##### Dataset entries #####

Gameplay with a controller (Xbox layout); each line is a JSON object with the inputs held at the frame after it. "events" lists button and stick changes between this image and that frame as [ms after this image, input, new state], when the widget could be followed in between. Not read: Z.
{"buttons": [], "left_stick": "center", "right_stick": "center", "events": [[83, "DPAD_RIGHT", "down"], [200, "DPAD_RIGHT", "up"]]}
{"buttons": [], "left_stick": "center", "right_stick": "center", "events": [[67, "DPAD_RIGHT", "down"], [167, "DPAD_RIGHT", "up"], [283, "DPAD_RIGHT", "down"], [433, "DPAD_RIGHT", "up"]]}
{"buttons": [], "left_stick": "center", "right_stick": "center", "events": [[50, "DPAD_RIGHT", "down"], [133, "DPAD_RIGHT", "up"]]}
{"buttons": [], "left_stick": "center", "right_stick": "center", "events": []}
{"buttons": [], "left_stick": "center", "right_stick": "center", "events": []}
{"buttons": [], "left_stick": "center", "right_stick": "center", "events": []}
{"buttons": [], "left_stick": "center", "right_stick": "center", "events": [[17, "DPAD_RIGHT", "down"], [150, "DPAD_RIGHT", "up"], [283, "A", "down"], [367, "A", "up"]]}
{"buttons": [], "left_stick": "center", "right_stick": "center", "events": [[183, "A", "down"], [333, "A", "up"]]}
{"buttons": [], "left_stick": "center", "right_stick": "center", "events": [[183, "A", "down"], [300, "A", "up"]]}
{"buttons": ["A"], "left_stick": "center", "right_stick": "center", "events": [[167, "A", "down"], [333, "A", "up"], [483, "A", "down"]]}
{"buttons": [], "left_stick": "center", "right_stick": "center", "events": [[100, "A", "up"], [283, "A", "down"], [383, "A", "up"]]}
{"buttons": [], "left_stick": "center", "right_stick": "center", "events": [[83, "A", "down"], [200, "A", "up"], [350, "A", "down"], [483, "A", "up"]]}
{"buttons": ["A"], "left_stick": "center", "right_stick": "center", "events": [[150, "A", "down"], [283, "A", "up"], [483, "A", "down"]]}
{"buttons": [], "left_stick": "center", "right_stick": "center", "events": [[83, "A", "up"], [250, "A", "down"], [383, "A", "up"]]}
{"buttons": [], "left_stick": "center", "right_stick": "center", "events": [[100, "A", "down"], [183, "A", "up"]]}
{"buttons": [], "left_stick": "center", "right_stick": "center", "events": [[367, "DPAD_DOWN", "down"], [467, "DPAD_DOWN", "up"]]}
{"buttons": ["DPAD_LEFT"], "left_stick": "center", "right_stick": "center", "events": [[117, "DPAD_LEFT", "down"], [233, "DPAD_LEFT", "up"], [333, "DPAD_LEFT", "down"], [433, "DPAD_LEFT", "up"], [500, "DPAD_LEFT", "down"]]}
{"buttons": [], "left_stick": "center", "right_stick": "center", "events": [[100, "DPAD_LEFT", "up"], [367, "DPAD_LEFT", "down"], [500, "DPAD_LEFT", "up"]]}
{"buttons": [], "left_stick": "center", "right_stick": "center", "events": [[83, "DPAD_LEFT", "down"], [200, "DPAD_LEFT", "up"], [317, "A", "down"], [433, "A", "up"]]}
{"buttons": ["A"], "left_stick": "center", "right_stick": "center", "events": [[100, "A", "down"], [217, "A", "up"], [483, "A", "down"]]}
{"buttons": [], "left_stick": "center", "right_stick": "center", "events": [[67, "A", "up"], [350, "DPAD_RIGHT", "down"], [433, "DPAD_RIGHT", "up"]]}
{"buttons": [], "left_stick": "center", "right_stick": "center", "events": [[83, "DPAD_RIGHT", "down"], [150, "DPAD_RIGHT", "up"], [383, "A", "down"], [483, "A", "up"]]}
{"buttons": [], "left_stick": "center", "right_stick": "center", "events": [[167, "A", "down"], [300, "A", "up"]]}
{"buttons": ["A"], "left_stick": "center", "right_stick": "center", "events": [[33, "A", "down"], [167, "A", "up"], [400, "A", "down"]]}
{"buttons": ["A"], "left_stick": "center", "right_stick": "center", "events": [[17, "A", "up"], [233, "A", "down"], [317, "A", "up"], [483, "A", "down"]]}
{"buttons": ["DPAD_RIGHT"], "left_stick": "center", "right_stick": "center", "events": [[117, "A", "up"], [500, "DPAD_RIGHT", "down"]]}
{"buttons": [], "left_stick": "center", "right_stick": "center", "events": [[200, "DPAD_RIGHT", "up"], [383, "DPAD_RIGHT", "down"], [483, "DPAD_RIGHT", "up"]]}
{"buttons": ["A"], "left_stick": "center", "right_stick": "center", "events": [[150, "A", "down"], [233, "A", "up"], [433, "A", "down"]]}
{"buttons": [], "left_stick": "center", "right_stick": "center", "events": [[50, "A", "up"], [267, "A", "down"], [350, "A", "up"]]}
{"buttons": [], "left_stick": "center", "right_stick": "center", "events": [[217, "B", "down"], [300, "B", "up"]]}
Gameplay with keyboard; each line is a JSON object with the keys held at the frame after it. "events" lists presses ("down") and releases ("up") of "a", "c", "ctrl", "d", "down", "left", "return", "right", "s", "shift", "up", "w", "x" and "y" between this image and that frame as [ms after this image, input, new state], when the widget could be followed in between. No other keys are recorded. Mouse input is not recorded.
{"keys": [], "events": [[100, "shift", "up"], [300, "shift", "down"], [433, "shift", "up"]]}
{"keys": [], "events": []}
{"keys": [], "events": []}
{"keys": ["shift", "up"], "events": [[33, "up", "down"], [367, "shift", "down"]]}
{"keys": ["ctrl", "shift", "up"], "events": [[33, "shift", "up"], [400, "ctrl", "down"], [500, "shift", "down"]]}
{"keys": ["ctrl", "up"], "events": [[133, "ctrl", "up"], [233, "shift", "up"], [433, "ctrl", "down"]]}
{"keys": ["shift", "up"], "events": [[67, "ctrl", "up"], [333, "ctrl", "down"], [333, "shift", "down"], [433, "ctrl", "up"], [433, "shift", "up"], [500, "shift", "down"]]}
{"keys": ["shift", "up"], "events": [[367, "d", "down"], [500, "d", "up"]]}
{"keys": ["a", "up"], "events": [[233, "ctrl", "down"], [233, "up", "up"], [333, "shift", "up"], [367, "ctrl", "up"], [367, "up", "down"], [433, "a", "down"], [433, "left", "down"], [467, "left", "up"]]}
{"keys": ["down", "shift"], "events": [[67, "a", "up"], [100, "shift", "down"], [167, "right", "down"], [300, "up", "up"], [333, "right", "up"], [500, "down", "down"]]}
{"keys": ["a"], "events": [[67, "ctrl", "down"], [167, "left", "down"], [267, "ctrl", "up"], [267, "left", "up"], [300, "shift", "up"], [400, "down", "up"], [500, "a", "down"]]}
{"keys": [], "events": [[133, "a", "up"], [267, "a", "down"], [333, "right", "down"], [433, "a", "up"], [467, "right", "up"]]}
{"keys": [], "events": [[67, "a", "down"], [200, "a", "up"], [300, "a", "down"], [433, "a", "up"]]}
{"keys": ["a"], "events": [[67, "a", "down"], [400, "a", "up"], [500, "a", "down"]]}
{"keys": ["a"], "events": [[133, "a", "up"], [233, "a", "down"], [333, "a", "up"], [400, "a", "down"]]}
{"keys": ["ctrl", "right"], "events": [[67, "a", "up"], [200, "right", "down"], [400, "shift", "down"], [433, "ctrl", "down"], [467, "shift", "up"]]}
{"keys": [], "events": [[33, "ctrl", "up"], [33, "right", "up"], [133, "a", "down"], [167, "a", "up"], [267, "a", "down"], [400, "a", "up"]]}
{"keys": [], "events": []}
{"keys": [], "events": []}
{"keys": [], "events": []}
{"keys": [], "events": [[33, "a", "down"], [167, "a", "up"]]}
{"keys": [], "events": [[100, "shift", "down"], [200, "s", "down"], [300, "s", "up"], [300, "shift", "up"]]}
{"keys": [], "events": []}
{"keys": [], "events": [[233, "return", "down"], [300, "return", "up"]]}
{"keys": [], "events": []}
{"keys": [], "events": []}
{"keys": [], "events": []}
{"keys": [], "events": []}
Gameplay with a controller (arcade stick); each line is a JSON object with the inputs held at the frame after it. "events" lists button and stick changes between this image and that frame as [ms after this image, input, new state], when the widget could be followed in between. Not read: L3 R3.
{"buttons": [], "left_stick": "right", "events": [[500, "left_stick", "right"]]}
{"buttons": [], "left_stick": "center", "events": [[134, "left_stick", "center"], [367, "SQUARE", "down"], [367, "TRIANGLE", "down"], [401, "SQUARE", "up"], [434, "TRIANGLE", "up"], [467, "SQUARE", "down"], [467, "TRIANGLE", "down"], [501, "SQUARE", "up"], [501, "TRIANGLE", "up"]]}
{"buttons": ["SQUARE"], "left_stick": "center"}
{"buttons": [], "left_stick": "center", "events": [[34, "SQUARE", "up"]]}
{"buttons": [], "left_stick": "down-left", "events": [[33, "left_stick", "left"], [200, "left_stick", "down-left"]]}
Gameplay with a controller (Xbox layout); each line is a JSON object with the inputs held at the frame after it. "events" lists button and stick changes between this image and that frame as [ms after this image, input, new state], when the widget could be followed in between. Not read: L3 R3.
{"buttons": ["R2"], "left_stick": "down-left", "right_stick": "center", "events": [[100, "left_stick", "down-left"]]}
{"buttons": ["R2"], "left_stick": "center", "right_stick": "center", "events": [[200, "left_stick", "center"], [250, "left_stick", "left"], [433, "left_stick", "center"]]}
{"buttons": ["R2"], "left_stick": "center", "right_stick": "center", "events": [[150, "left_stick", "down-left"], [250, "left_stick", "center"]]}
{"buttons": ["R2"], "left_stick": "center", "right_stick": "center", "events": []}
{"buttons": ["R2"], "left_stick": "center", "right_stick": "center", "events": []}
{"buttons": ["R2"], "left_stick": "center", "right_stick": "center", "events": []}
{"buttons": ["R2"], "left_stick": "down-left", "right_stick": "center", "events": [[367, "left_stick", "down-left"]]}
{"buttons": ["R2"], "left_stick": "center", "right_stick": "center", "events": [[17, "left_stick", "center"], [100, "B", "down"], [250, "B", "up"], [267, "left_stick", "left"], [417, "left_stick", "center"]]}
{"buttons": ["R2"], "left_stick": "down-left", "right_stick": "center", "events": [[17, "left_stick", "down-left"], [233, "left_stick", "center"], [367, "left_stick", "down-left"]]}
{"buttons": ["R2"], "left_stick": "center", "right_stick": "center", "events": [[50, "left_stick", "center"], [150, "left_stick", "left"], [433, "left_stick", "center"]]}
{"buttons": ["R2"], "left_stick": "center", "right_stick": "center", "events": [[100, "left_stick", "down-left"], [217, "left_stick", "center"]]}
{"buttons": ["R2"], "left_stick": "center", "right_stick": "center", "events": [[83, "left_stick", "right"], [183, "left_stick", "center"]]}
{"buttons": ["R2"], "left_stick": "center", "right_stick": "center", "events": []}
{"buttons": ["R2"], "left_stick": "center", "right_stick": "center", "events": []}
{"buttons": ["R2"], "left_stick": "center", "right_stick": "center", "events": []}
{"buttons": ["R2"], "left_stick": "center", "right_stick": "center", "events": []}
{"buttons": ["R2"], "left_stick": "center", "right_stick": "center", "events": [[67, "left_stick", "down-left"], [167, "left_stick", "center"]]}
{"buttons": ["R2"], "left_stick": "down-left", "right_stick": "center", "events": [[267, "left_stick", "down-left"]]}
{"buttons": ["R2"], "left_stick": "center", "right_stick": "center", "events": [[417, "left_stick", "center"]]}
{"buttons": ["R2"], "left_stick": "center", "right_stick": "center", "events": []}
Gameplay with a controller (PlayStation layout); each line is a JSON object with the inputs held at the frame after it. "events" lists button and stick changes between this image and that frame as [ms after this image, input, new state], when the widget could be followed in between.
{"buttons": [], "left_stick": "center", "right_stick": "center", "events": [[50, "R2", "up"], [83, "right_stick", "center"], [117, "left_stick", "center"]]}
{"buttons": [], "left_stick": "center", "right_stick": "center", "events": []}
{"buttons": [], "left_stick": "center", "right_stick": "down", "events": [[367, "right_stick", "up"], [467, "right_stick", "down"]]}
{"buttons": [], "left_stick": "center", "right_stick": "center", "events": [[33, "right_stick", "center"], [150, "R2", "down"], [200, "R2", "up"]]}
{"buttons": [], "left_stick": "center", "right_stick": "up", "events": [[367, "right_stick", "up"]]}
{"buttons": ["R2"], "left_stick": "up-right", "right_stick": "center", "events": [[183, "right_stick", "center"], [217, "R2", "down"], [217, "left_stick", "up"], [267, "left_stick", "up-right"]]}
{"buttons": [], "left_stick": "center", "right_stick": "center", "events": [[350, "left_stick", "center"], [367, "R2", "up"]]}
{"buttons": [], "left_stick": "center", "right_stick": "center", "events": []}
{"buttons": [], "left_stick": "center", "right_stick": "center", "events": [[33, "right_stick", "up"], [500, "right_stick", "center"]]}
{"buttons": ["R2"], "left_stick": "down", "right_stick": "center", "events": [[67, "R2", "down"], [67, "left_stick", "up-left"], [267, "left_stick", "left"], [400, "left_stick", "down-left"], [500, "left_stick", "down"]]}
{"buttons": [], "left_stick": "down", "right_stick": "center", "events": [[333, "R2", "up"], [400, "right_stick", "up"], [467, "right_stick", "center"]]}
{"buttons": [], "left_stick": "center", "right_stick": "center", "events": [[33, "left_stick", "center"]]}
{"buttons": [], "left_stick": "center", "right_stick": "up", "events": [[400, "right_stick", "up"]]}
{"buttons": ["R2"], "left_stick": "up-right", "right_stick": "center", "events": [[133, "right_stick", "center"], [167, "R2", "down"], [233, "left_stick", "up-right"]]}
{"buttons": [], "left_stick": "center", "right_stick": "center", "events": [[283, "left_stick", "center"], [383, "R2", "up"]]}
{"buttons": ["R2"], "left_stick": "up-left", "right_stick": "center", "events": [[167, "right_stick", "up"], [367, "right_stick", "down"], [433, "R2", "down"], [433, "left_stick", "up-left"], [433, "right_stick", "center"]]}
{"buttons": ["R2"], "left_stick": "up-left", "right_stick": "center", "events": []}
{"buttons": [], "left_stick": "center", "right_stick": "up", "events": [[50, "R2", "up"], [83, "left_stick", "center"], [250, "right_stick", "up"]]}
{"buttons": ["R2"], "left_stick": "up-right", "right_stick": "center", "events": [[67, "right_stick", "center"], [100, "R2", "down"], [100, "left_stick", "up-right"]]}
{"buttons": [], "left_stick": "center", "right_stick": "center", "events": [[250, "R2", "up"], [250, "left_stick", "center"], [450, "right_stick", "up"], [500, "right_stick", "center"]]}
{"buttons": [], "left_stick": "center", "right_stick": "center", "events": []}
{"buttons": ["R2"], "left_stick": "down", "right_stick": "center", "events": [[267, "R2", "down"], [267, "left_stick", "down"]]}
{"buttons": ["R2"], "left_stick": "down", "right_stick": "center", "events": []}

#####

### Task details
Which lines of the data contain the string "return"? Copy each of them.

### Answer space
Gameplay with keyboard; each line is a JSON object with the keys held at the frame after it. "events" lists presses ("down") and releases ("up") of "a", "c", "ctrl", "d", "down", "left", "return", "right", "s", "shift", "up", "w", "x" and "y" between this image and that frame as [ms after this image, input, new state], when the widget could be followed in between. No other keys are recorded. Mouse input is not recorded.
{"keys": [], "events": [[233, "return", "down"], [300, "return", "up"]]}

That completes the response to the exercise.